Sylla pense que la nature commerciale du gouvernement Trump marquera fortement Washington. “Ce sera une différence essentielle avec le gouvernement Obama. En tant qu’homme d’affaires, Trump pense que les personnes comme lui ont des idées bien meilleures que les économistes issus du monde académique dont s’entourait Obama. Il suffit d’observer les personnes qu’il rassemble autour de lui: l’investisseur Wilbur Ross, le CEO d’Exxon Rex Tillerson et Gary Cohn de Goldman Sachs.” Ce n’est pas une garantie de succès, dit Sylla.
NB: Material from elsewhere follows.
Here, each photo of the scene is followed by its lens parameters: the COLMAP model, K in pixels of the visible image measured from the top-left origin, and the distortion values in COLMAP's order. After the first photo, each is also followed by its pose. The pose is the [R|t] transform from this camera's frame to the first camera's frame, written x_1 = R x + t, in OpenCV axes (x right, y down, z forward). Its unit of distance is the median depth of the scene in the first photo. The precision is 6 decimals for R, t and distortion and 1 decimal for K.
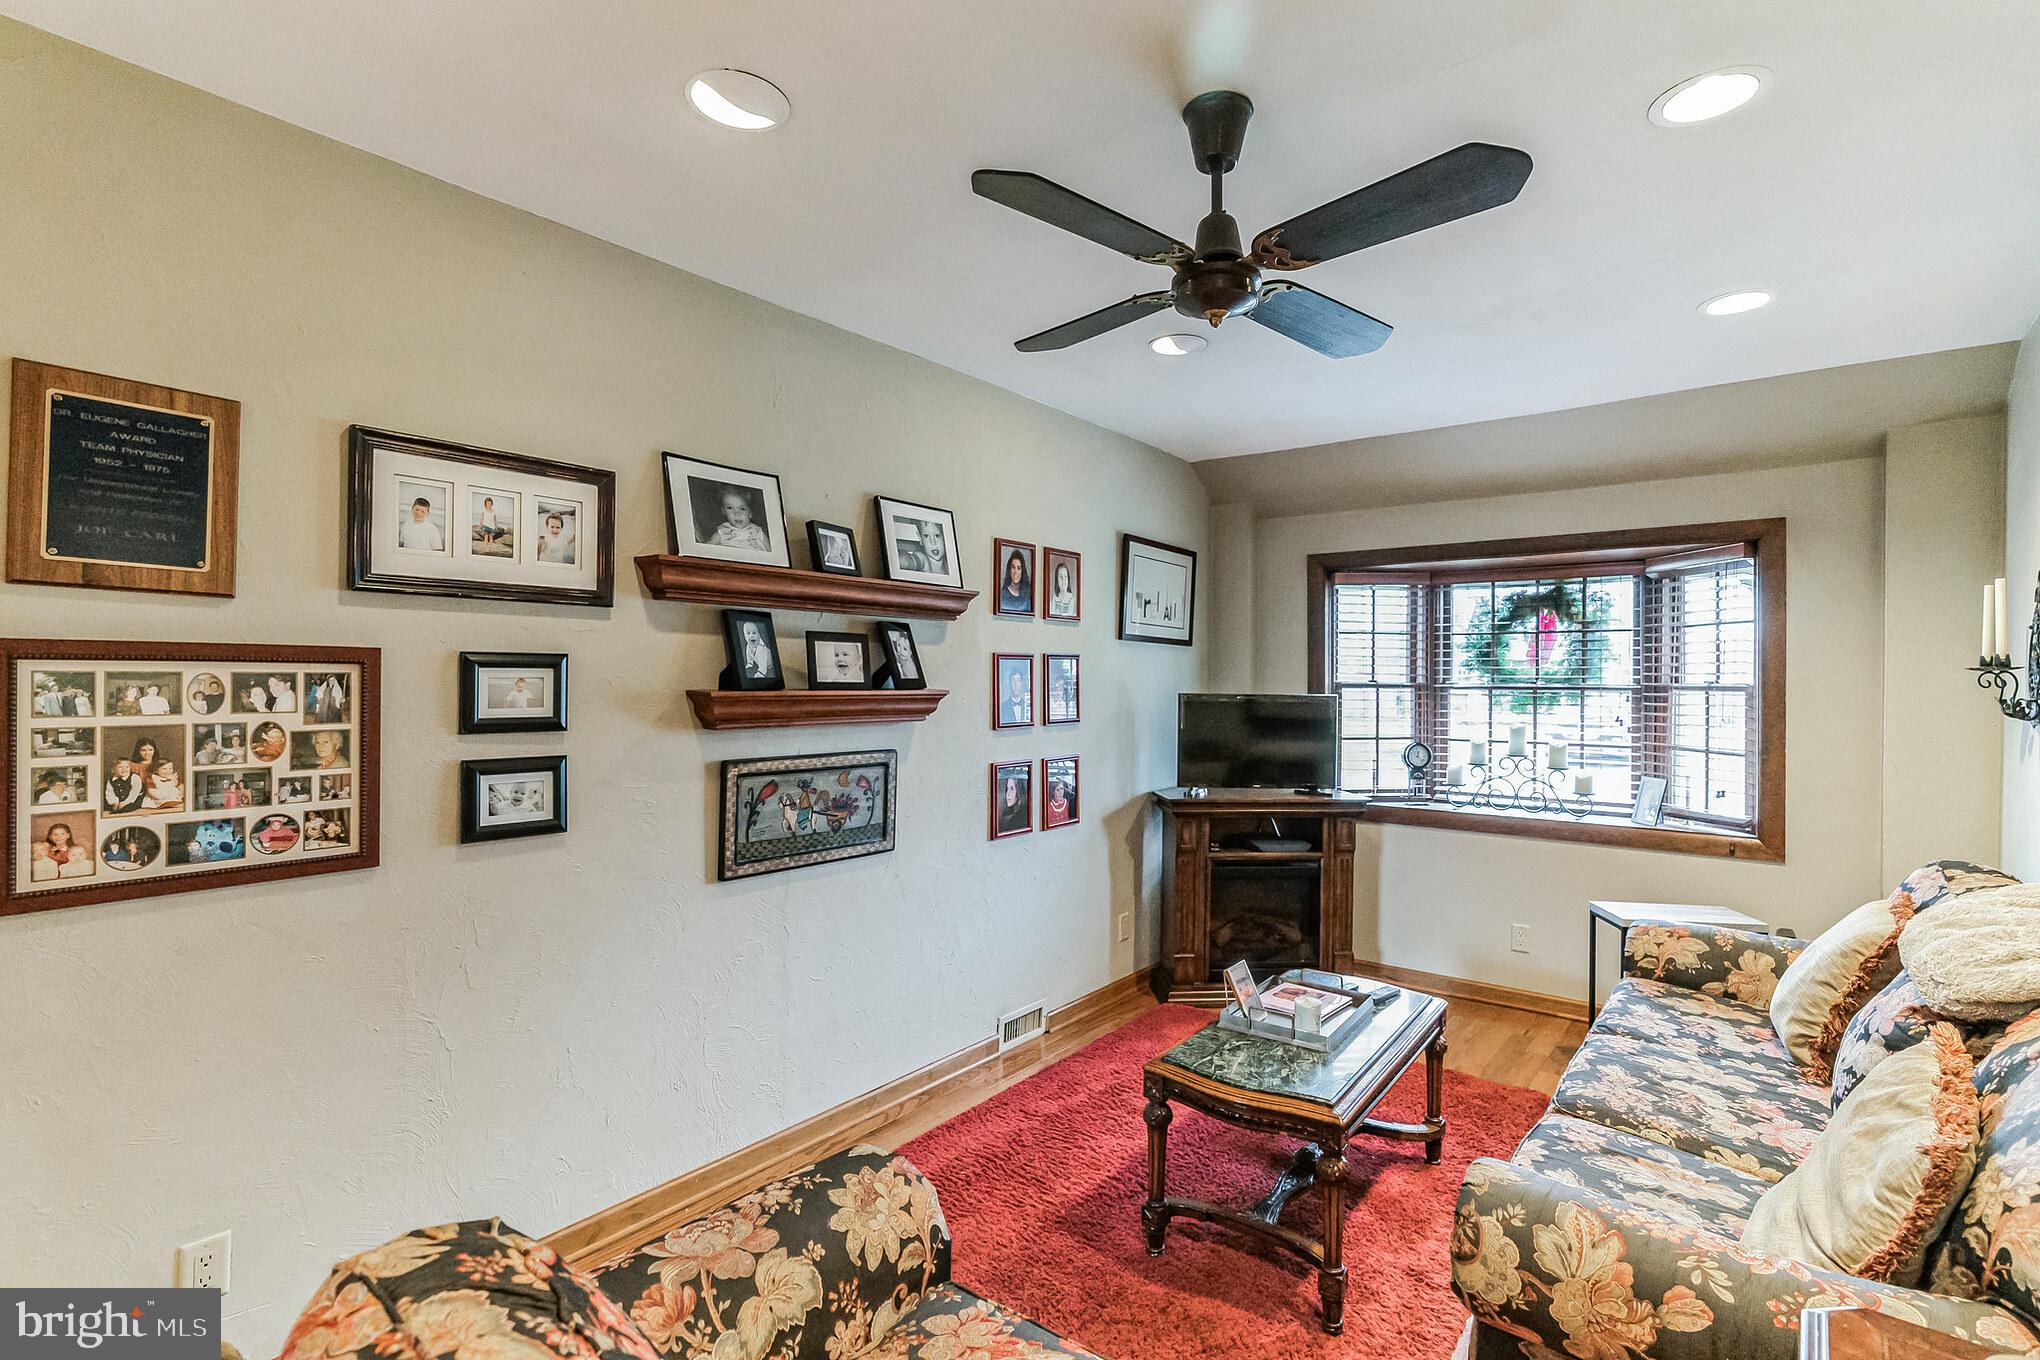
lens RADIAL K [[945.2, 0, 1020.0], [0, 945.2, 680.0], [0, 0, 1]] dist [-0.003344, -0.000185]
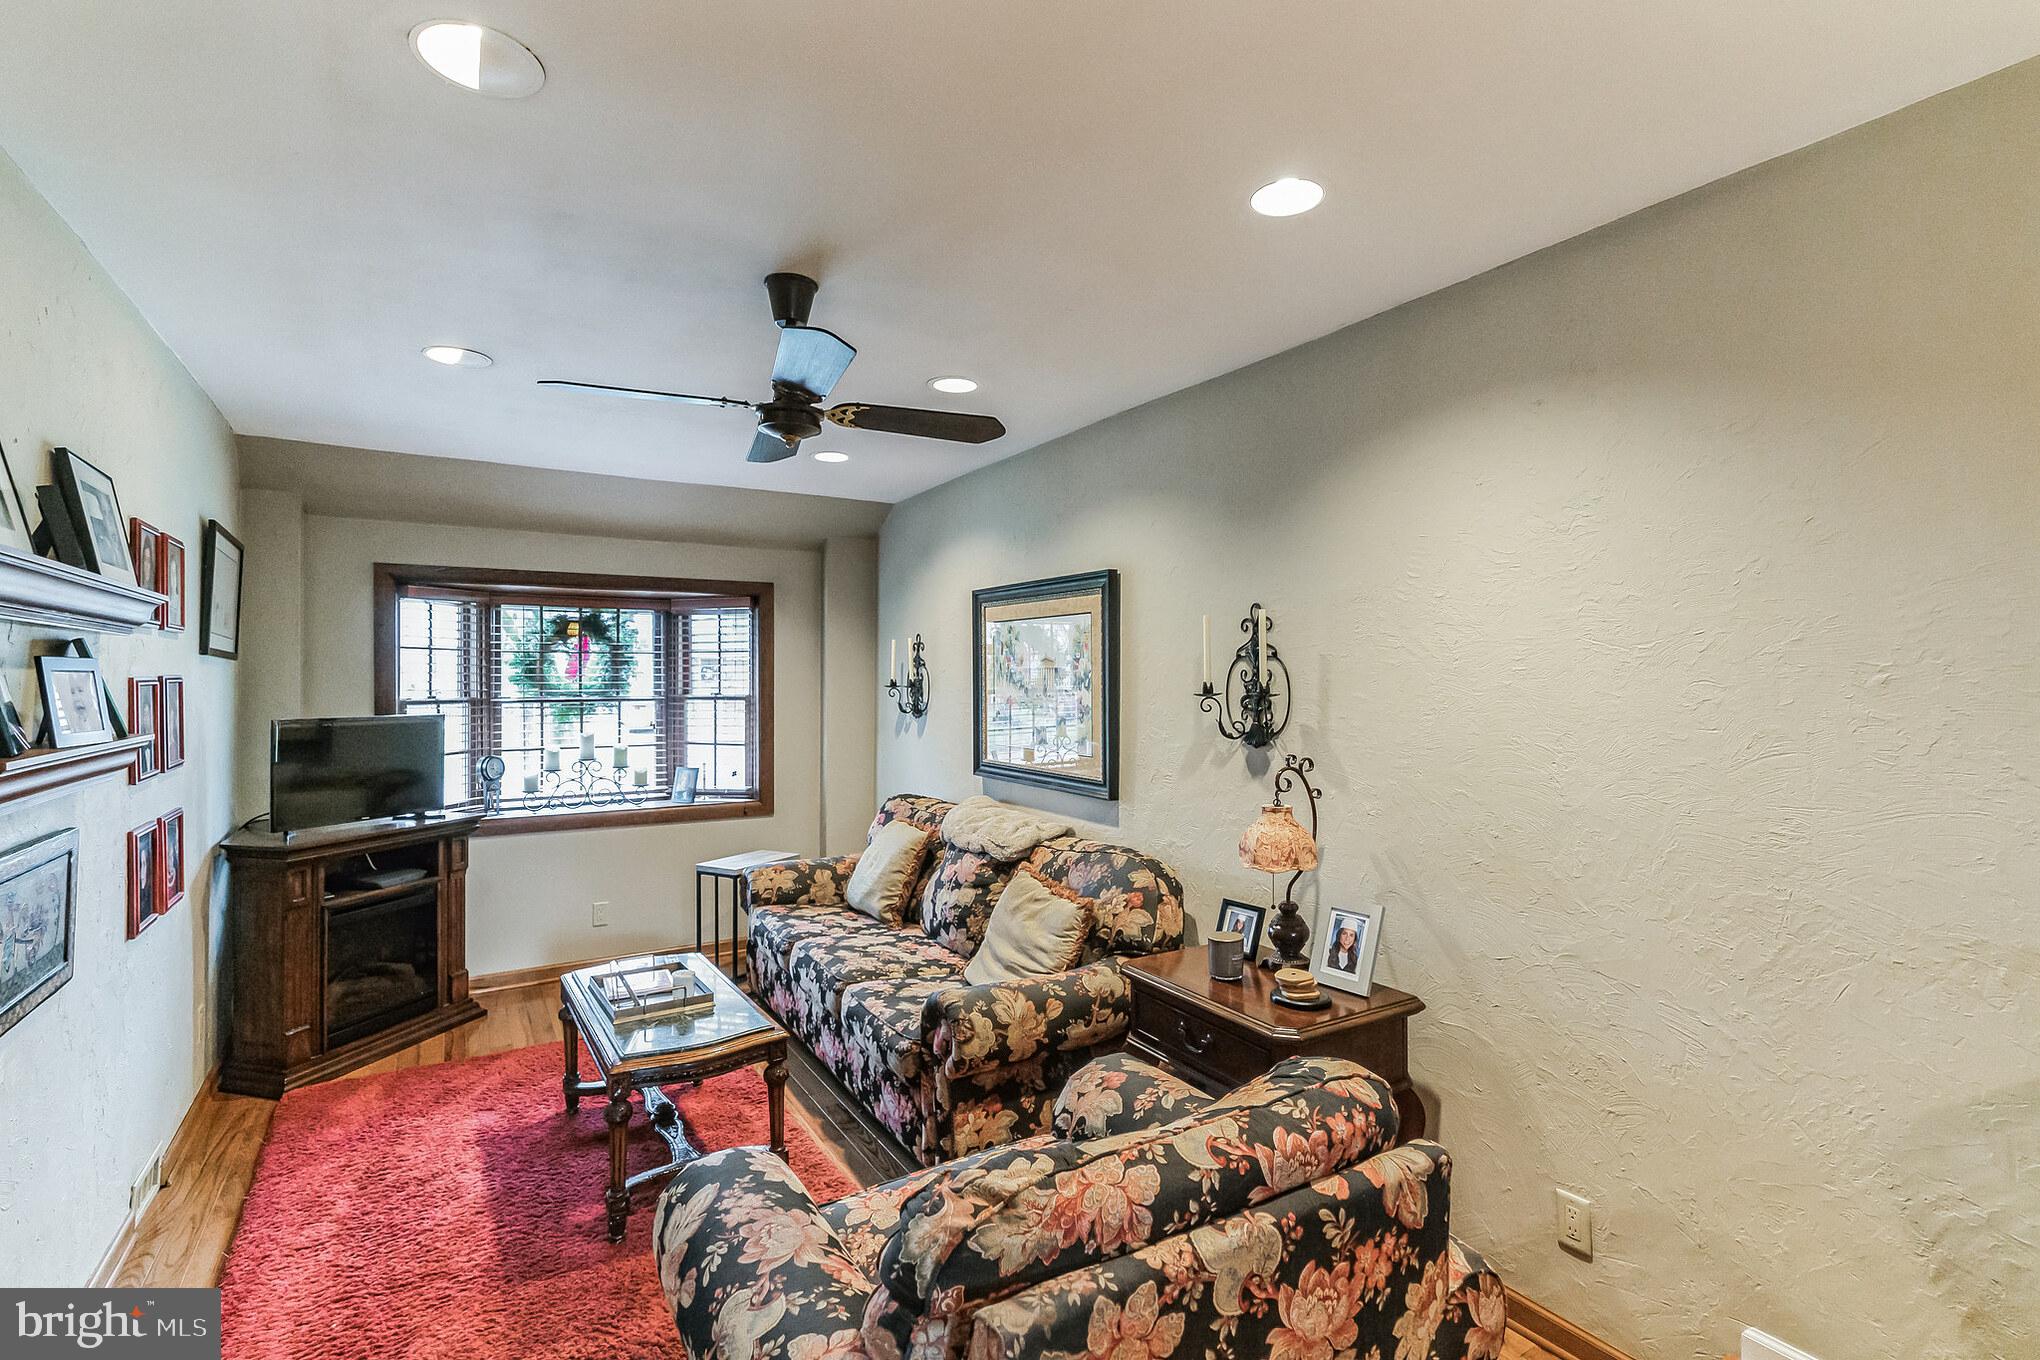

Il qualifie les promesses de Trump de “trop sauvages”.

Trump promet que l’Amérique aura “tout autant de succès” que la Trump Organization. Avec six faillites, la réalité n’a pas été aussi florissante que Trump la présente. La société déficitaire Trump Casino Hotels & Resorts était entrée en bourse en 1995. Cela avait conduit à une débâcle pour les entrepreneurs, les investisseurs et les banques qui ont financé Trump. Comme bien souvent, Trump s’en est lui-même bien sorti. Les milliards de pertes lui ont procuré d’énormes avantages fiscaux pendant des années, comme cela avait été révélé lors de la campagne électorale. Combien, ce n’est pas clair, parce que Trump garde sa déclaration fiscale secrète, contrairement à la tradition des présidents américains. Trump s’est vanté que cela prouve uniquement qu’il est un homme d’affaires intelligent.

Beaucoup de ce que Trump touche se transforme en poussière…

“Un Midas moderne”, disait Cay Johnston de l’homme qu’il suit déjà depuis les années quatre-vingt. “Mais beaucoup de choses qu’il touche se transforment en poussière et non en or.” L’auteur explique que la transition de la présidence vers le monde des entreprises est plus facile que l’inverse. “Une transition vers la politique est remplie de conflits culturels et organisationnels. Les sociétés avec un seul propriétaire comme la Trump Organization sont dirigées comme des dictatures, alors que les dirigeants dans les démocraties ont des marges de manoeuvre limitées. Ils doivent négocier des compromis.”

Trump s’érige donc comme l’homme le plus riche ayant jamais occupé la Maison-Blanche. Il dit ne pas avoir besoin de salaire annuel, tout comme son gendre. Il a ses propres avions et hélicoptères, et sa famille peut utiliser Air Force One. Trump dispose du lieu de villégiature présidentiel à Camp David, mais il a sa propriété récréative personnelle en Floride. Il dit: “je ne deviens pas un président qui prend des congés et qui part en vacances.”